Proceedings of MATSUS Spring 2024 Conference (MATSUS24)
DOI: https://doi.org/10.29363/nanoge.matsus.2024.097
Publication date: 18th December 2023
Organic photovoltaic (OPV) devices require active layers comprised of molecular heterojunctions to split excitons into free charges. These molecular heterojunctions are comprised of a binary blend of electron donor and electron acceptor material, where the highest occupied molecular orbital (HOMO) and lowest unoccupied molecular orbital (LUMO) offsets are sufficient for exciton dissociation. While optimising the morphology of organic photovoltaic active layers is increasingly important, measuring the morphology accurately has for some time been a challenge for researchers in the discipline. Here we report, for the first time, sub-4 nm mapping of donor : acceptor nanoparticle composition in eco-friendly colloidal dispersions for organic photovoltaics.1 Low energy scanning transmission electron microscopy (STEM) energy dispersive X-ray spectroscopy (EDX) mapping has revealed the internal morphology of organic semiconductor donor : acceptor blend nanoparticles at the sub-4 nm level. A unique element was available for utilisation as a fingerprint element to differentiate donor from acceptor material in each blend system. Si was used to map the location of donor polymer PTzBI-Si in PTzBI-Si:N2200 nanoparticles, and S (in addition to N) was used to map donor polymer TQ1 in TQ1:PC71BM nanoparticles. For select material blends, synchrotron-based scanning transmission X-ray microscopy (STXM), was demonstrated to remain as the superior chemical contrast technique for mapping organic donor : acceptor morphology, including for material combinations lacking a unique fingerprint element, or systems where the unique element is in a terminal functional group and hence can be easily damaged under the electron beam, e.g.
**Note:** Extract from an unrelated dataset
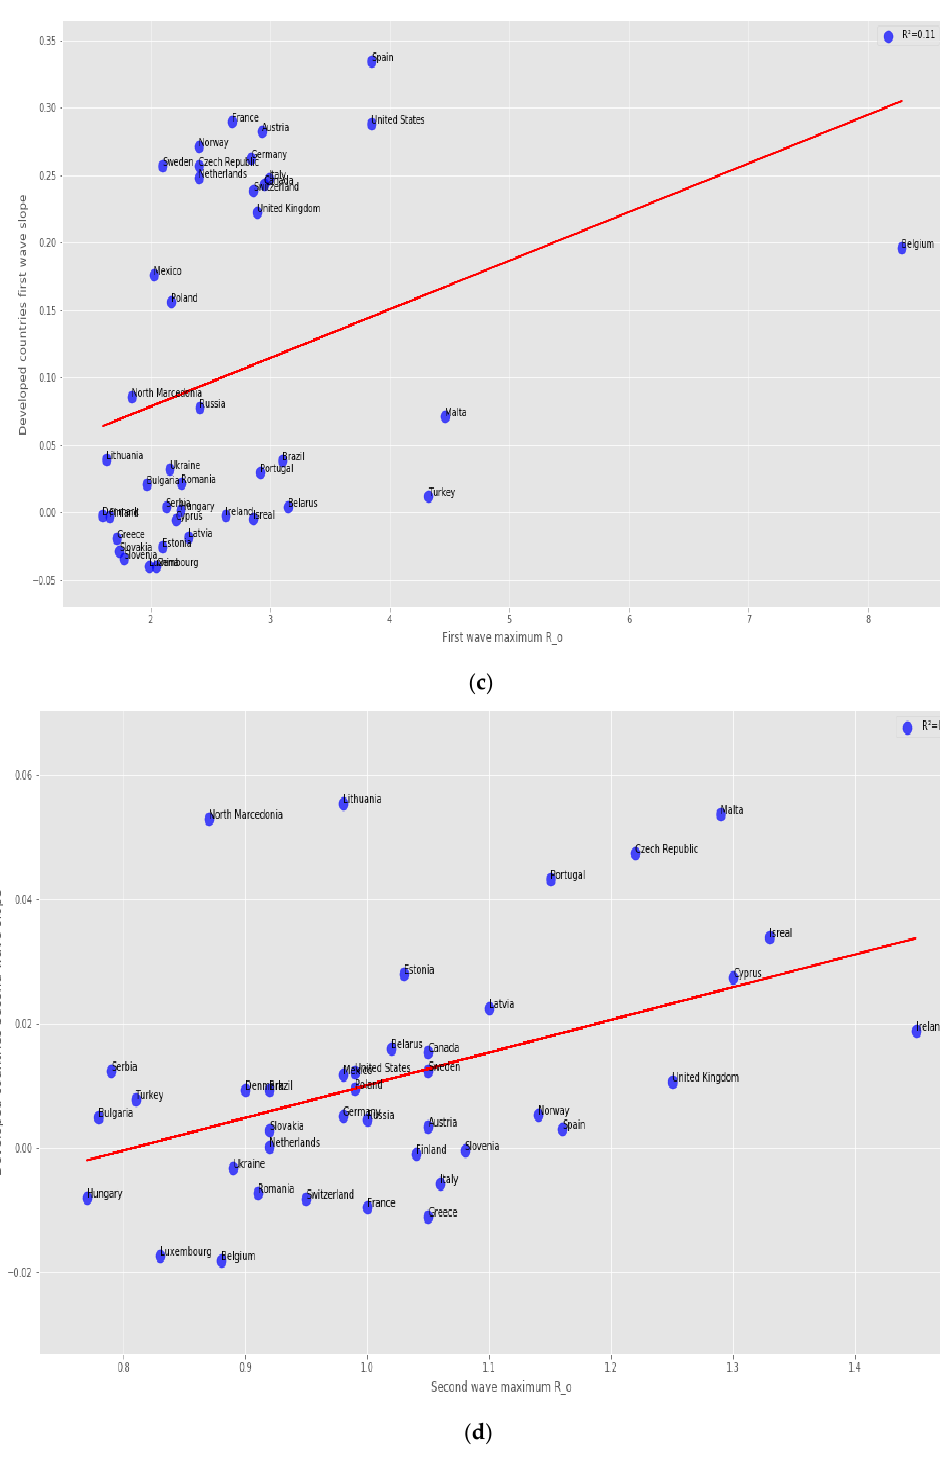
Figure 5. Regression plots for developed countries of ( a ) first and ( b ) second wave exponential regression slope versus CHR/GDP, ( c ) first and ( d ) second wave maximum R 0 of the new cases curve. ( a ): LinregressResult slope = 0.0320468, intercept = −0.16158, r value=0.6481, p value = 4.62 13 × 10 −6 , stderr = 0.00603, R-squared = 0.42, RMSE for linear regression = 0.09359760581, ( b ): LinregressResult slope = −0.0010489, intercept = 0.01994, r value = 0.1340845, p value = 0.4094462, stderr = 0.001258, R-squared = 0.018, RMSE for linear regression = 0.018583749, ( c ): LinregressResult slope = 0.03612, inter- cept = 0.0062, r value = 0.3299, p value = 0.0352, stderr = 0.0165, R-squared = 0.109, RMSE for linear regression = 0.116, (d): LinregressResult slope = 0.05223, intercept = −0.0421, r value = 0.434366, p value = 0.0051, stderr = 0.01757, R-squared = 0.18867, RMSE for linear regression = 0.01689.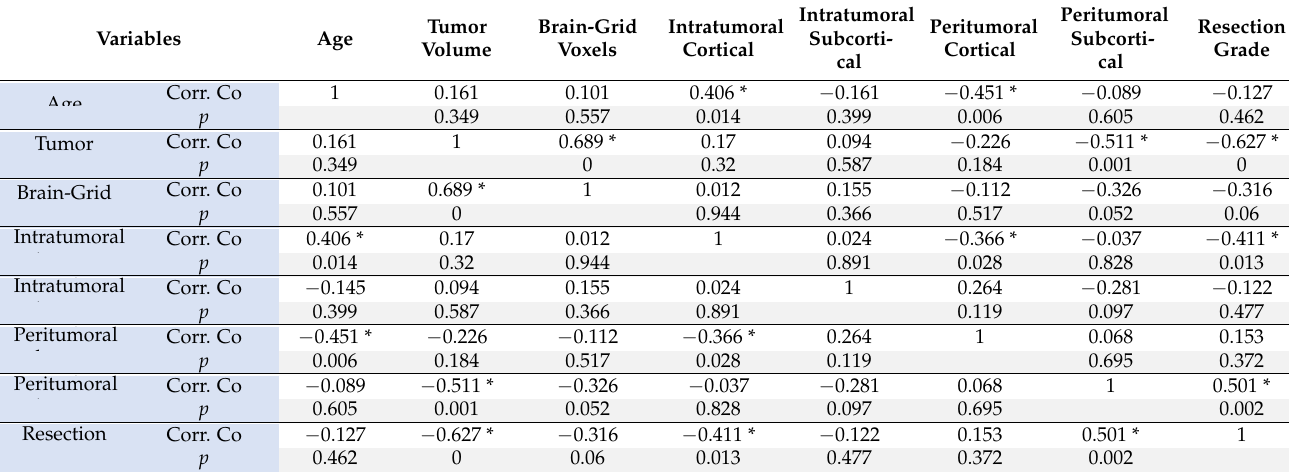
Table 3. Summary of the Spearman’s correlation analysis for numeric and continuous variables. The distribution of intraoperative eloquent spots was not normally distributed (Shapiro–Wilk test p < 0.001) and therefore a nonparametric test was chosen for the correlation analysis.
F on PTQ10 donor polymer in the PTQ10:IDIC donor : acceptor blend. We provide both qualitative and quantitative compositional mapping of organic semiconductor nanoparticles with STEM EDX, with sub-domains resolved in nanoparticles as small as 30 nm in diameter. The sub-4 nm mapping technology presented shows great promise for the optimisation of organic semiconductor blends for applications in organic electronics (solar cells and bioelectronics) and photocatalysis, and has further applications in organic core–shell nanomedicines.